Niu Hao, chairman of Shanxi-based San Juan Star Fire Wines International Trade, was even blunter. “On-demand is a pseudo-opportunity for street liquor shops,” he said. “The fastest-growing merchants on Meituan keep costs rock-bottom—RMB 1,000 warehouses, second-hand equipment, no renovations. Neighbourhood shops with high rents simply can’t compete.”

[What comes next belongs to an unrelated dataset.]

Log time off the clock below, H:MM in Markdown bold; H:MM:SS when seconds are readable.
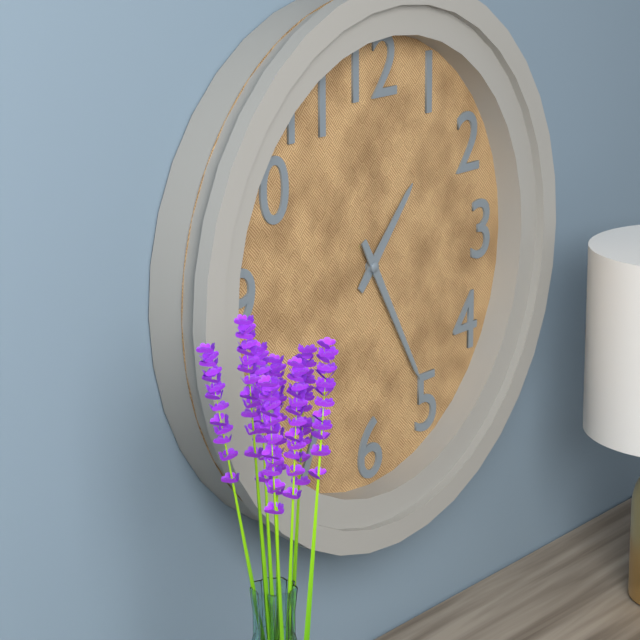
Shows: **1:25**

Niu’s company, once a wholesale player, pivoted to on-demand retail in recent years. He has noticed that its core customer base skews younger, with post-1995 consumers dominating and women making up more than half in some cities. By contrast, traditional liquor shops mainly cater to men in their 30s and 40s. “The operating logic is completely different,” he said. “To master this game, you first have to abandon the old one.”
What Sells Online
When it comes to products, standardised items—big brands with transparent pricing—fare best. On platforms like Meituan’s Waima Liquor and Alibaba’s Freshippo, the top sellers are still Penfolds, DBR Lafite, Cloudy Bay, Knock Knock, and private-label products sourced directly by the platforms.
Niu believes the strongest performers fall into three price bands—RMB 29.9, 49.9, and 99—covering global mainstream brands and platform-owned labels. “What matters most is brand endorsement,” he said.
Where Does the Real Damage Lie?
Industry voices remain divided on whether on-demand retail is truly eroding traditional shops.
Zhou argued that poor sales in traditional stores cannot be pinned on the platforms. “In the past, liquor retail in China profited from information asymmetry,” he said. “But as the market becomes more transparent and consumers more mature, those margins are shrinking regardless of on-demand.”
Niu, however, sees the trend as an all-out price war. While relationship-driven sales will survive—“people still prefer to see the bottles in person before buying fine wines or wedding banquets”—he warned that broader consumption scenarios are disappearing. “The weak economy and collapse in business banquets have gutted traditional group-purchase channels,” he said.
For now, one thing is clear: on-demand retail has become an unstoppable force. For traditional liquor shops, it represents both opportunity and threat. Striking the right balance between traffic, pricing, and customer structure may decide whether they can secure a place in China’s new retail era.